Die berühmte Cumberland Silberkammer, die als die bedeutendste Silbersammlung der Welt gilt, mit Kunstarbeiten der ersten Meister Englands, Frankreichs, der deutschen Renaissancekunst in Nürnberg, Augsburg, Hannover und Osnabrück, aus der Zeit von 1560 bis 1580 und in einem nach mehreren Billionen geschätzten Wert.
Der geistliche Welfenschatz, dem die bekannte Monographie von Professor Wilhelm Neumann gewidmet ist, enthält die Prachtstücke rheinischer und niedersächsischer Kunst, die im Österreichischen Museum der allgemeinen Besichtigung zugänglich waren. Die hervorragendsten Objekte der Silberkammer waren in der Wiener Goldschmiedeausstellung des Jahres 1889 zu sehen. Noch vor dem Krieg wurde der geistliche und weltliche Welfenschatz in das Cumberland Schloss nach Gmunden überführt, wo er seither verblieben ist. In den ersten Tagen nach dem Umsturz versuchen Gewalttäter, in das Schloss einzudringen, da sie Nahrungsmittel, insbesondere Würste, Schweinefleisch usw. in den Stahltresors vermuteten. Es gelang, diese Elemente zu beruhigen und vom Raub abzuhalten, da man sie überzeugen konnte, dass es sich in den Schlossbeständen um Kunstgegenstände handle.
In der ersten Hälfte des Vorjahres tauchten immer wieder Gerüchte über einen beabsichtigten Verkauf des sogenannten Welfenschatzes auf, nachdem sowohl die Reliquiensammlung wie die Silberkammer vom Bundesdenkmalamt auf und des Gesetzes vom 25. Jänner 1923 unter staatliche Aufsicht gestellt und die Veräußerung und Belastung an die vorherige Zustimmung des Bundesdenkmalamtes gebunden worden waren. Die herzogliche Vertretung machte zunächst die Exterritorialität geltend. Wenn auch diesem Einwand mit dem Hinweis darauf begegnet werden konnte, dass nach republikanischen Gesetz die Exterritorialität sich auf die Häupter regierender Häuser und akkreditierter Diplomaten beschränke, blieb der Braunschweig-lüneburgische Rekurs dem Vernehmen nach nicht ohne Wirkung.
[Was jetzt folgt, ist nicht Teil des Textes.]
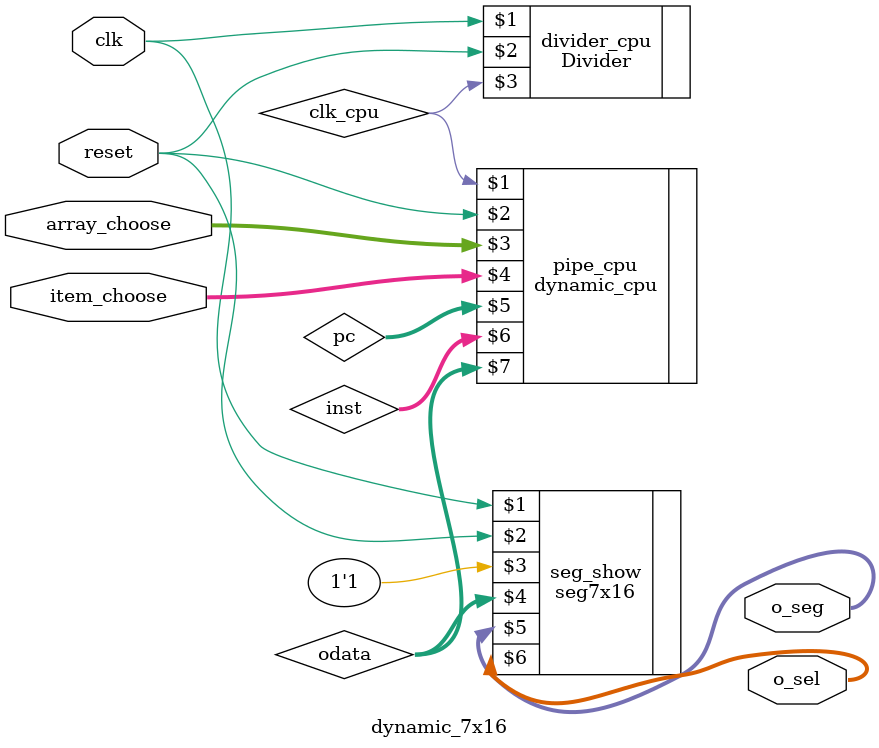
<source format=v>
`timescale 1ns / 1ps


module dynamic_7x16(
    input clk,
    input reset,
    input [1:0] array_choose,
    input [5:0] item_choose,
    output [7:0] o_seg,//显示数字
	output [7:0] o_sel//选择数码管
    );
    wire clk_cpu;
    wire [31:0] pc;
    wire [31:0] inst;
    wire [31:0] odata;
    Divider #(4) divider_cpu(clk,reset,clk_cpu);
    dynamic_cpu pipe_cpu(clk_cpu,reset,array_choose,item_choose,pc,inst,odata);
    seg7x16 seg_show(clk,reset,1'b1,odata,o_seg,o_sel);
endmodule

</source>
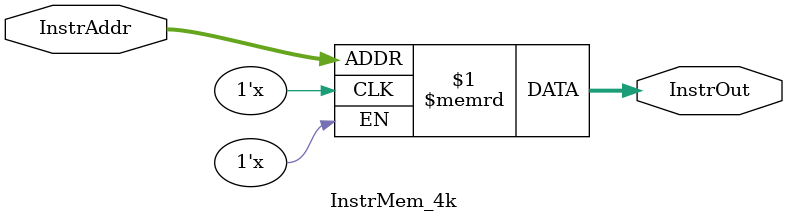
<source format=v>
module InstrMem_4k( InstrAddr, InstrOut );
    
    input [11:2] InstrAddr;
    output [31:0] InstrOut;
    
    (* ram_style="block" *) reg [31:0] imem[1023:0];
    
    assign InstrOut = imem[InstrAddr];
    
endmodule    
</source>
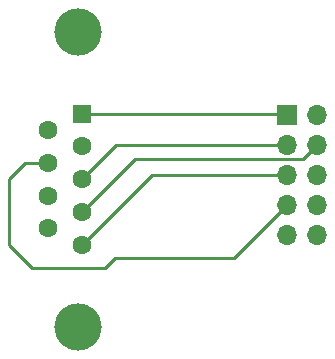
<source format=gbr>
G04 #@! TF.GenerationSoftware,KiCad,Pcbnew,5.0.2-bee76a0~70~ubuntu16.04.1*
G04 #@! TF.CreationDate,2020-03-15T16:19:44-07:00*
G04 #@! TF.ProjectId,DB9_Male,4442395f-4d61-46c6-952e-6b696361645f,rev?*
G04 #@! TF.SameCoordinates,Original*
G04 #@! TF.FileFunction,Copper,L1,Top*
G04 #@! TF.FilePolarity,Positive*
%FSLAX46Y46*%
G04 Gerber Fmt 4.6, Leading zero omitted, Abs format (unit mm)*
G04 Created by KiCad (PCBNEW 5.0.2-bee76a0~70~ubuntu16.04.1) date Sun 15 Mar 2020 16:19:44 PDT*
%MOMM*%
%LPD*%
G01*
G04 APERTURE LIST*
G04 #@! TA.AperFunction,ComponentPad*
%ADD10R,1.600000X1.600000*%
G04 #@! TD*
G04 #@! TA.AperFunction,ComponentPad*
%ADD11C,1.600000*%
G04 #@! TD*
G04 #@! TA.AperFunction,ComponentPad*
%ADD12C,4.000000*%
G04 #@! TD*
G04 #@! TA.AperFunction,ComponentPad*
%ADD13R,1.700000X1.700000*%
G04 #@! TD*
G04 #@! TA.AperFunction,ComponentPad*
%ADD14O,1.700000X1.700000*%
G04 #@! TD*
G04 #@! TA.AperFunction,Conductor*
%ADD15C,0.250000*%
G04 #@! TD*
G04 APERTURE END LIST*
D10*
G04 #@! TO.P,J1,1*
G04 #@! TO.N,1*
X157607000Y-48387000D03*
D11*
G04 #@! TO.P,J1,2*
G04 #@! TO.N,2*
X157607000Y-51157000D03*
G04 #@! TO.P,J1,3*
G04 #@! TO.N,3*
X157607000Y-53927000D03*
G04 #@! TO.P,J1,4*
G04 #@! TO.N,4*
X157607000Y-56697000D03*
G04 #@! TO.P,J1,5*
G04 #@! TO.N,5*
X157607000Y-59467000D03*
G04 #@! TO.P,J1,6*
G04 #@! TO.N,6*
X154767000Y-49772000D03*
G04 #@! TO.P,J1,7*
G04 #@! TO.N,7*
X154767000Y-52542000D03*
G04 #@! TO.P,J1,8*
G04 #@! TO.N,8*
X154767000Y-55312000D03*
G04 #@! TO.P,J1,9*
G04 #@! TO.N,9*
X154767000Y-58082000D03*
D12*
G04 #@! TO.P,J1,0*
G04 #@! TO.N,N/C*
X157307000Y-41427000D03*
X157307000Y-66427000D03*
G04 #@! TD*
D13*
G04 #@! TO.P,J2,1*
G04 #@! TO.N,1*
X174973601Y-48459401D03*
D14*
G04 #@! TO.P,J2,2*
G04 #@! TO.N,2*
X177513601Y-48459401D03*
G04 #@! TO.P,J2,3*
G04 #@! TO.N,3*
X174973601Y-50999401D03*
G04 #@! TO.P,J2,4*
G04 #@! TO.N,4*
X177513601Y-50999401D03*
G04 #@! TO.P,J2,5*
G04 #@! TO.N,5*
X174973601Y-53539401D03*
G04 #@! TO.P,J2,6*
G04 #@! TO.N,6*
X177513601Y-53539401D03*
G04 #@! TO.P,J2,7*
G04 #@! TO.N,7*
X174973601Y-56079401D03*
G04 #@! TO.P,J2,8*
G04 #@! TO.N,8*
X177513601Y-56079401D03*
G04 #@! TO.P,J2,9*
G04 #@! TO.N,9*
X174973601Y-58619401D03*
G04 #@! TO.P,J2,10*
G04 #@! TO.N,Net-(J2-Pad10)*
X177513601Y-58619401D03*
G04 #@! TD*
D15*
G04 #@! TO.N,1*
X174901200Y-48387000D02*
X174973601Y-48459401D01*
X157607000Y-48387000D02*
X174901200Y-48387000D01*
G04 #@! TO.N,3*
X160534599Y-50999401D02*
X157607000Y-53927000D01*
X174973601Y-50999401D02*
X160534599Y-50999401D01*
G04 #@! TO.N,4*
X157607000Y-56697000D02*
X162107000Y-52197000D01*
X176316002Y-52197000D02*
X177513601Y-50999401D01*
X162107000Y-52197000D02*
X176316002Y-52197000D01*
G04 #@! TO.N,5*
X163534599Y-53539401D02*
X157607000Y-59467000D01*
X174973601Y-53539401D02*
X163534599Y-53539401D01*
G04 #@! TO.N,7*
X170461001Y-60592001D02*
X160387999Y-60592001D01*
X174973601Y-56079401D02*
X170461001Y-60592001D01*
X160387999Y-60592001D02*
X159562800Y-61417200D01*
X159562800Y-61417200D02*
X153365200Y-61417200D01*
X153365200Y-61417200D02*
X151485600Y-59537600D01*
X151485600Y-59537600D02*
X151485600Y-53898800D01*
X152842400Y-52542000D02*
X154767000Y-52542000D01*
X151485600Y-53898800D02*
X152842400Y-52542000D01*
G04 #@! TD*
M02*

</source>
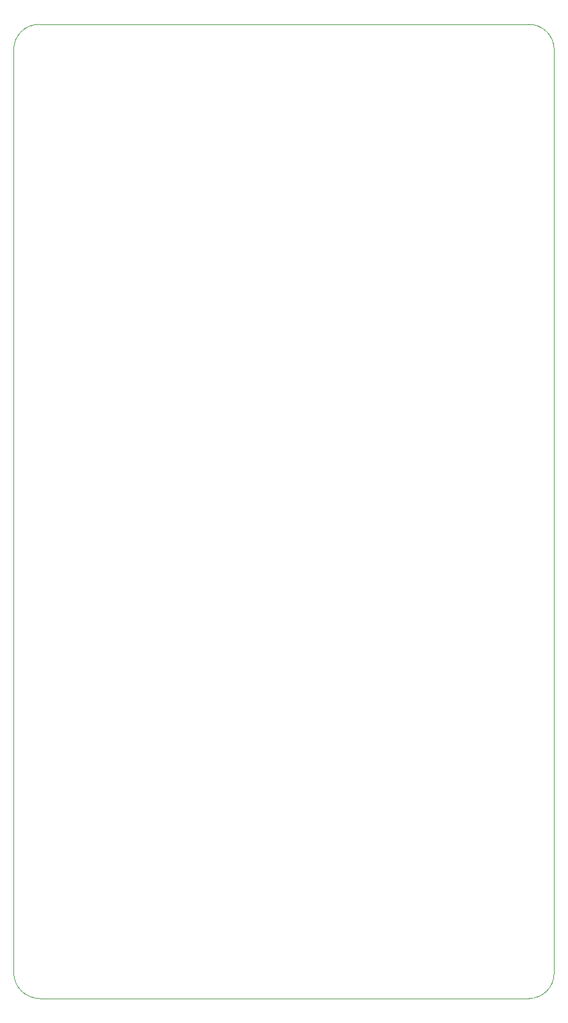
<source format=gbr>
%TF.GenerationSoftware,KiCad,Pcbnew,9.0.0*%
%TF.CreationDate,2025-05-10T16:00:55+04:00*%
%TF.ProjectId,Dumpling_Main,44756d70-6c69-46e6-975f-4d61696e2e6b,rev?*%
%TF.SameCoordinates,Original*%
%TF.FileFunction,Profile,NP*%
%FSLAX46Y46*%
G04 Gerber Fmt 4.6, Leading zero omitted, Abs format (unit mm)*
G04 Created by KiCad (PCBNEW 9.0.0) date 2025-05-10 16:00:55*
%MOMM*%
%LPD*%
G01*
G04 APERTURE LIST*
%TA.AperFunction,Profile*%
%ADD10C,0.050000*%
%TD*%
G04 APERTURE END LIST*
D10*
X97100000Y-179600000D02*
G75*
G02*
X93500000Y-176000000I0J3600000D01*
G01*
X165000000Y-44400000D02*
G75*
G02*
X168500000Y-47900000I0J-3500000D01*
G01*
X93500000Y-176000000D02*
X93500000Y-47900000D01*
X97000000Y-44400000D02*
X165000000Y-44400000D01*
X93500000Y-47900000D02*
G75*
G02*
X97000000Y-44400000I3500000J0D01*
G01*
X97100000Y-179600000D02*
X165000000Y-179600000D01*
X168500000Y-176100000D02*
G75*
G02*
X165000000Y-179600000I-3500000J0D01*
G01*
X168500000Y-47900000D02*
X168500000Y-176100000D01*
M02*

</source>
Immerhin gelang dem Bundesdenkmalamt, das auch eine fachmännische Inventarisierung der gesamten Bestände an Ort und Stelle veranlasst hatte, die Anerkennung der Verfügung, dass der historische,eine geschlossene Einheit darstellende Reliquienschatz in seinem ganzen Umfang erhalten werden müsse und auch die hervorragenden Objekte der Silberkammer dem österreichischen Kunstbesitz zu erhalten sind. Auch die Verhandlungen wegen einer zeitweiligen öffentlichen Besichtigung des Reliquienschatzes und Zulassung von wissenschaftlichen und künstlerischen Interessenten zum Studium hatten fürs erste Erfolg.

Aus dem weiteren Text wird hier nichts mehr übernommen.